When the bookkeeper alerted me back in March... I started paying much closer attention but still didn't do a deep dive. Everything would be OK; it always has been.

Over the summer, I started tracking things closely... and coming up with options for balancing the situation. It's not like I hadn't predicted the current major imbalance years ago. But surely - surely - this was just a temporary situation, right? After all, even before the last election we were already talking about this and still believing that there was positive change just over the horizon....
I think I'm ready to change the Benegesserit prayer to: "Hope is the mind-killer".
It's not that I, or even we, did absolutely nothing to make small adjustments. It's getting to the point that for all intents & purposes, no one wanted to believe that this wasn't temporary. That it was permanent. And the few really "hot sales" years were the aberration. (Money people constantly sell the illusion that "growth is always infinite"; total P.T. Barnum hucksterism. Last time I talked to my guys, they were asking ME for advice/crystal ball predictions. LOL.)
So, facing the pit of the stomach fear is kinda my way of kicking myself. Head on; worst-case scenario. GO THERE. Have all the feelings, the absurd thoughts, get it out of my system. Rest, sleep, do the mundane stuff I do around the house to "make order" from chaos.... And then approach the problem again. Today I have one question to ask the bookkeeper... and then I'm ready to present the full slate of options along with my recommendations and how quickly to implement them.

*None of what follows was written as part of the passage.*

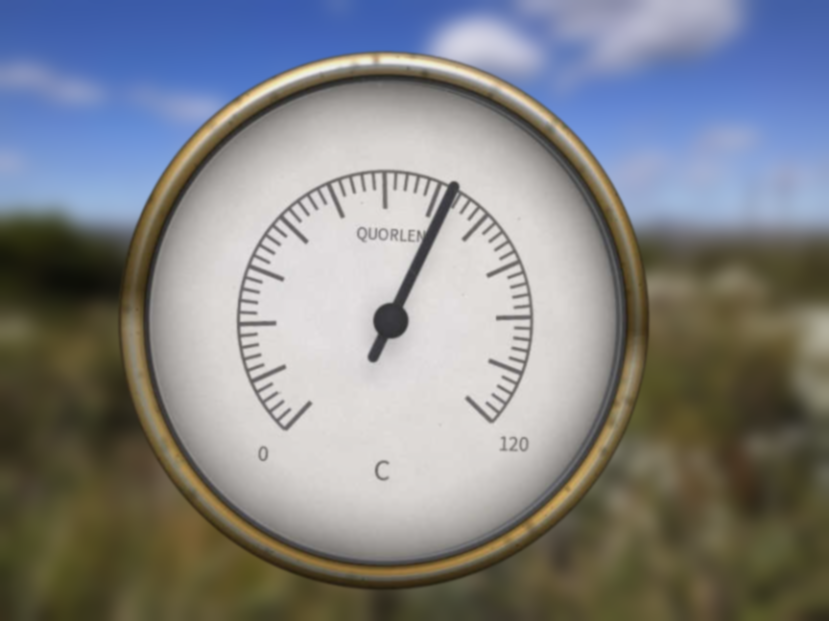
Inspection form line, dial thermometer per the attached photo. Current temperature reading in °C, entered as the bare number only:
72
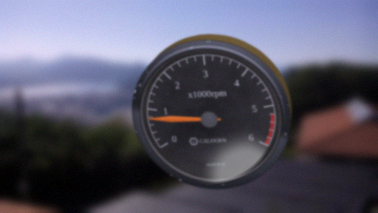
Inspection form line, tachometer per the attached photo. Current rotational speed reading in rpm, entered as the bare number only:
800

I ain't giving up without a fight.

Business is SIMPLE. Or it should be. And once more people remember that, and this entropic mess that exists in our economy is finally decentralized again... (no, bigger isn't always better; just like growth isn't infinite) then certainty and predictability (or what can exist within reality) can return again, and people will take calculated, prepared risks again. And yes, the economy will start to grow - on a more solid foundation. The REAL economy - not this monopolistic, financialized, crony-capitalist wall st. thing that is some Frankenstein's monster.
I need to have a conversation with Buck.